Баронесса даже не скрывала сентиментальных слез. Ведь Виктории по-прежнему нужна ее старушка Лизен, не так ли? Чтобы помогать ей одеваться и причесывать волосы… Никто не сделает это лучше Лизен. О, она не забыла те времена, когда малышка Виктория не доставала до ее колен… Она была такая баловница! И такая упрямая!
– Но с тех пор прошло много времени, – напомнила ей Виктория. – Она сидела на постели, а баронесса примостилась на кончике кровати.– А теперь я могу быть какой угодно своенравной.
Лизен сразу пришла в ужас. Своенравной… Королевы не могут быть своенравными. Интересно, какие идеи внушает девочке этот лорд Мельбурн? Виктория захохотала:
– Ну, Лизен, не читай мне нотаций! Лорд Мельбурн ничему плохому меня не учит, все это я знала и раньше. Что ты, кстати, о нем думаешь? Правда, он приятный мужчина?
Баронесса кивнула головой:
– Да, он очень привлекательный, если только вам нравятся англичане, и к тому же еще английские лорды.

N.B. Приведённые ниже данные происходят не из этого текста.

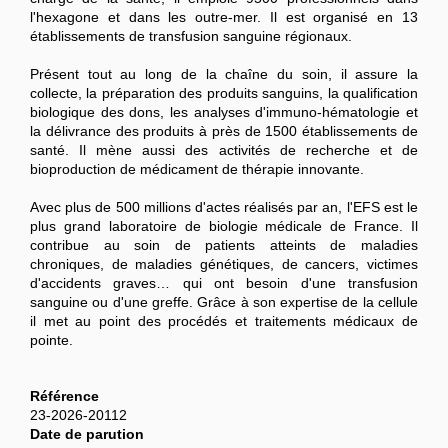
l'hexagone et dans les outre-mer. Il est organisé en 13
établissements de transfusion sanguine régionaux.
Présent tout au long de la chaîne du soin, il assure la
collecte, la préparation des produits sanguins, la qualification
biologique des dons, les analyses d'immuno-hématologie et
la délivrance des produits à près de 1500 établissements de
santé. Il mène aussi des activités de recherche et de
bioproduction de médicament de thérapie innovante.
Avec plus de 500 millions d'actes réalisés par an, l'EFS est le
plus grand laboratoire de biologie médicale de France. Il
contribue au soin de patients atteints de maladies
chroniques, de maladies génétiques, de cancers, victimes
d'accidents graves… qui ont besoin d'une transfusion
sanguine ou d'une greffe. Grâce à son expertise de la cellule
il met au point des procédés et traitements médicaux de
pointe.
Référence
23-2026-20112
Date de parution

У этих людей такой вид, будто они считают, что не существует никого, кроме им подобных. Виктория, мне не нравится их надменность. Многие из них ведут такую ужасную жизнь. Этот лорд Мельбурн, возможно, красавец, знатный лорд и все такое прочее, но он весьма распущенный человек. Вокруг него всегда были скандалы. Тебе, наверное, даже трудно в это поверить. Виктория наклонилась вперед.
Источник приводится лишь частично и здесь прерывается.